From the website’s source code, they extracted a Google AdSense ID—the unique identifier through which Google tracks advertising volume and revenue for a website. This led them to Parvesh Saroha, proprietor of Network Hosting Group, a Sonipat-based firm in the business of server and website design and hosting, whose AdSense credentials had been used for Pearlvine’s advertisements. Saroha was subsequently charged for money laundering.
The decisive lead, however, came from Bigrock.
In response to the ED’s queries, the platform provided the payment details used to register the domain. KYC records and bank account analysis of the SBI debit card used in the Rs 99 transaction identified the buyer as Neeraj Kumar Gupta.
SPVs, films & Rs 60 crore
The ED alleges that Gupta, along with his wife Preeti Gupta, founded five companies between 2019 and 2022: Speedwell IT Solutions, Shreehans Arts and Creations, Shreehans Developers and Construction, Shreehans Diagnostic, and Dominus Resorts and Estates. The agency describes all five as special purpose vehicles for laundering proceeds of crime.
One of these companies, Shreehans Arts and Creations, was used to produce a Bollywood film titled Jaggu Ki Lalten in 2022, in which Gupta also starred in a key role.
The couple had earlier also produced two films—Vinash Kaal and Vishh: Poison.
During questioning, investigators said, Gupta said he had tried supplying tea leaves and running an electrical shop in Chandni Chowk before moving into brokerage. He said he had taught himself website development by 2011 and had built up 100 clients by 2018.
The ED was unconvinced. “Therefore, he is found to be making wrong and untrue submissions under oath so as to confuse the Directorate. He was the ultimate beneficiary of the funds collected in the name of Pearlvine; he received cash from members in exchange for issuance of Digital Points (DP) for account activation and membership upgradation, and thereafter diverted the said cash through entry-provider entities into his personal bank accounts and the accounts of his controlled companies. He utilised such Proceeds of Crime for the acquisition of assets to the tune of Rs 60,88,31,859 (Rs 60.88 crore),” the agency said in its submission to the court.
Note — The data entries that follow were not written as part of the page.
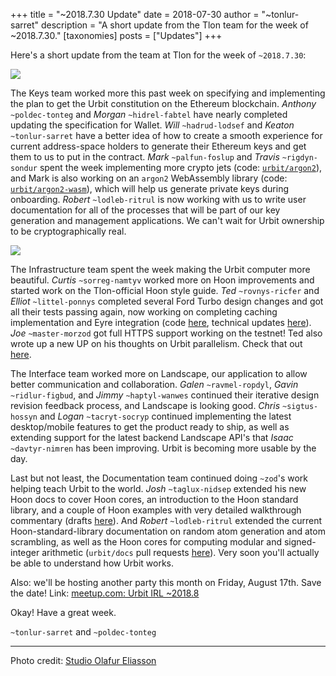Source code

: +++
title = "~2018.7.30 Update"
date = 2018-07-30
author = "~tonlur-sarret"
description = "A short update from the Tlon team for the week of ~2018.7.30."
[taxonomies]
posts = ["Updates"]
+++

Here's a short update from the team at Tlon for the week of `~2018.7.30`:

![](https://media.urbit.org/fora/updates/~2018.7.30-Update-1.jpg)

The Keys team worked more this past week on specifying and implementing the plan
to get the Urbit constitution on the Ethereum blockchain. *Anthony*
`~poldec-tonteg` and *Morgan*  `~hidrel-fabtel` have nearly completed updating
the specification for Wallet. *Will* `~hadrud-lodsef` and *Keaton*
`~tonlur-sarret` have a better idea of how to create a smooth experience for
current address-space holders to generate their Ethereum keys and get them to us
to put in the contract. *Mark* `~palfun-foslup` and *Travis* `~rigdyn-sondur`
spent the week implementing more crypto jets (code:
[`urbit/argon2`](https://github.com/urbit/argon2)), and Mark is also working
on an `argon2` WebAssembly library  (code:
[`urbit/argon2-wasm`](https://github.com/urbit/argon2-wasm)),
which will help us generate private keys during onboarding. *Robert*
`~lodleb-ritrul` is now working with us to write user documentation for all of
the processes that will be part of our key generation and management
applications. We can't wait for Urbit ownership to be cryptographically real.

![](https://media.urbit.org/fora/updates/~2018.7.30-Update-2.png)

The Infrastructure team spent the week making the Urbit computer more beautiful.
*Curtis* `~sorreg-namtyv` worked more on Hoon improvements and started work on
the Tlon-official Hoon style guide. *Ted* `~rovnys-ricfer` and *Elliot*
`~littel-ponnys` completed several Ford Turbo design changes and got all their
tests passing again, now working on completing caching implementation and Eyre
integration
(code [here](https://github.com/urbit/arvo/branches/all?utf8=%E2%9C%93&query=ford-turbo),
technical updates [here](https://fora.urbit.org/proposals/posts/~2018.3.15..04.24.35..a47f~/)).
*Joe* `~master-morzod` got full HTTPS support working on the testnet! Ted also
wrote up a new UP on his thoughts on Urbit parallelism. Check that out [here](https://fora.urbit.org/proposals/posts/~2018.7.28..19.57.33..7ed3~/).

The Interface team worked more on Landscape, our application to allow better
communication and collaboration.  *Galen* `~ravmel-ropdyl`, *Gavin*
`~ridlur-figbud`, and *Jimmy* `~haptyl-wanwes` continued their iterative design
revision feedback process, and Landscape is looking good. *Chris* `~sigtus-hossyn`
and *Logan* `~tacryt-socryp` continued implementing the latest desktop/mobile
features to get the product ready to ship, as well as extending support for the
latest backend Landscape API's that *Isaac* `~davtyr-nimren` has been improving.
Urbit is becoming more usable by the day.

Last but not least, the Documentation team continued doing `~zod`'s work helping
teach Urbit to the world. *Josh* `~taglux-nidsep` extended his new Hoon docs to cover Hoon cores, an introduction to the Hoon standard library, and a couple of Hoon examples with very detailed walkthrough commentary (drafts [here](https://github.com/joshuareagan/doc-drafts)). And *Robert* `~lodleb-ritrul` extended the current Hoon-standard-library documentation on random atom generation and atom scrambling, as well as the Hoon cores for computing modular and signed-integer arithmetic (`urbit/docs` pull requests [here](https://github.com/urbit/docs/pulls)). Very soon you'll actually be able to understand how Urbit works.

Also: we'll be hosting another party this month on Friday, August 17th. Save the date! Link: [meetup.com: Urbit IRL ~2018.8](https://www.meetup.com/urbit-sf/events/253292678/)

Okay! Have a great week.

`~tonlur-sarret` and `~poldec-tonteg`

---

Photo credit: [Studio Olafur Eliasson](http://olafureliasson.net/)
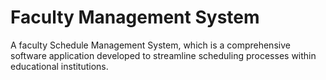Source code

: # Faculty Management System </br>
A faculty Schedule Management System, which is a comprehensive software application developed to streamline scheduling processes within educational institutions.
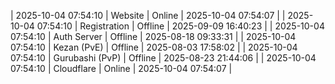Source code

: | 2025-10-04 07:54:10 | Website | Online | 2025-10-04 07:54:07 |
| 2025-10-04 07:54:10 | Registration | Offline | 2025-09-09 16:40:23 |
| 2025-10-04 07:54:10 | Auth Server | Offline | 2025-08-18 09:33:31 |
| 2025-10-04 07:54:10 | Kezan (PvE) | Offline | 2025-08-03 17:58:02 |
| 2025-10-04 07:54:10 | Gurubashi (PvP) | Offline | 2025-08-23 21:44:06 |
| 2025-10-04 07:54:10 | Cloudflare | Online | 2025-10-04 07:54:07 |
Overall, 17 people, including the Gupta couple, and their associates have been named as accused in the case.
Advocate Salil Srivastav, representing the Guptas, denied the allegations against the two. “The ED has not been able to substantiate with credible evidence the total number of users who signed up to the alleged ponzi scheme. For them to establish money laundering, they have to substantiate and quantify the proceeds of crime and then establish my client’s role in its generation and recoupment. The ED has not explained either of these,” Srivastav told ThePrint.